Here’s why we think DTC prescription delivery upstarts would be attractive targets for pharma companies — and why startups might be willing to take shelter under their roofs:
- Snapping up buzzy DTC drug delivery firms could give pharma firms more direct access to consumers and their medication-related habits. Life sciences venture capitalists Adam Goulburn and Zavain Dar told BI Prime that scooping up DTC startups working in the Rx delivery space would be a smart way for pharma companies — which, by nature, lack direct touchpoints with consumers — to get “direct access to patients,” Dar says, and craft novel means of reaching customers with their products. While cash-rich pharma companies likely wouldn’t be embark on these acquisitions for a revenue boost considering these upstarts are tiny in comparison to drug-making titans, these startups would likely bring a positive return considering the bevy of attention they’ve been receiving from investors and consumers: Big names in the space like Nurx, Hims & Hers, and Capsule have all grabbed funding this year. And consumers are becoming more and more convenience-driven, which will likely up demand for fast and reliable med delivery services.
- Meanwhile, upstarts could lean on pharma giants’ massive footprints and deep pockets to expand into new markets and grow their offerings. Many prominent medication delivery firms are using fresh funding to fuel their expansion efforts: Capsule put a share of the whopping $200 million it raised in September 2019 to expand beyond its launching pad, New York City. But competition in the space is fierce — and waiting on funds to extend into new markets might not cut it, especially as disruptors like Amazon’s PillPack wade ever deeper into the pharmacy realm. But operating beneath a cash-rich pharma company could afford small players the financial cushion they need to tear into new markets. And tying up with a pharma company could allow these startups to expand their list of offerings — which also seems to be top of mind for some pharma supply chain startups: Hims & Hers is dipping into virtual care offerings via a newly forged partnership with a Louisiana health system, for example.
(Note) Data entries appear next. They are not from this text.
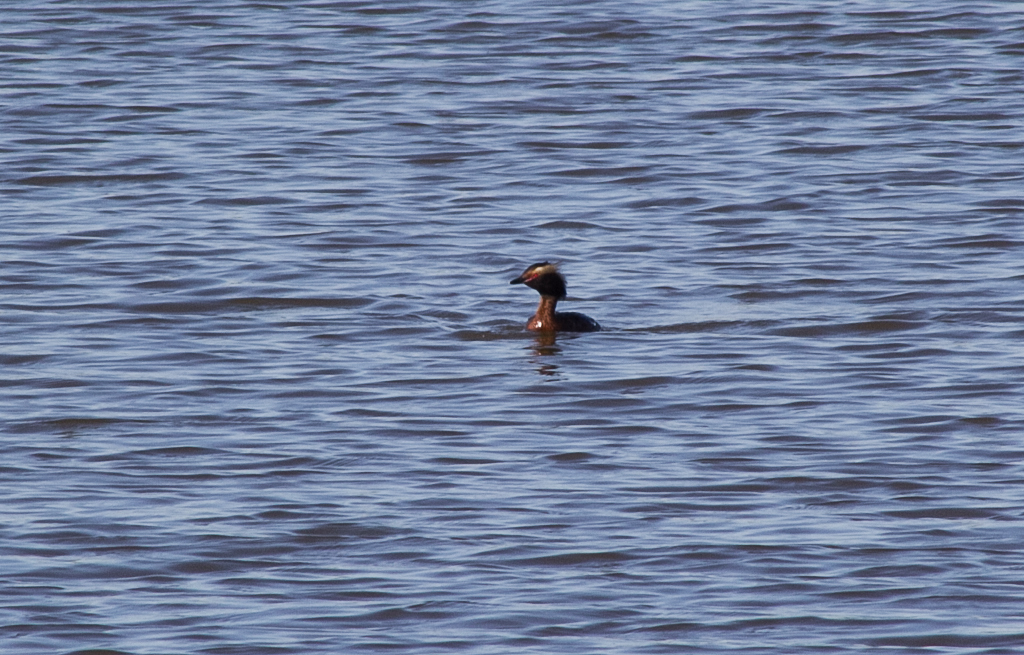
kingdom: Animalia
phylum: Chordata
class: Aves
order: Podicipediformes
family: Podicipedidae
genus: Podiceps
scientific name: Podiceps auritus
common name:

And as pharma cos wade deeper into the digital health arena, DTC prescription firms could be a better bet than digital therapeutics (DTx) companies. Scaling has proven to be a hurdle for DTx companies — which in recent years have launched partnerships with leaders in pharma — partly because convincing the 55% of US consumers who take at least one prescription drug to pivot to digital options could be tricky.
And we’ve seen a string of pharmaceutical firms back out of alliances over the last few months — with some citing over-investment as a reason, which raises questions about the value of these sorts of partnerships. But DTC pharma supply chain startups could be a stronger bet, considering it likely won’t be difficult to woo consumers to take up a service that conveniently drops prescriptions right to their door, as evidenced by DTC delivery companies’ expansion plans — and the markets they can operate in are endless.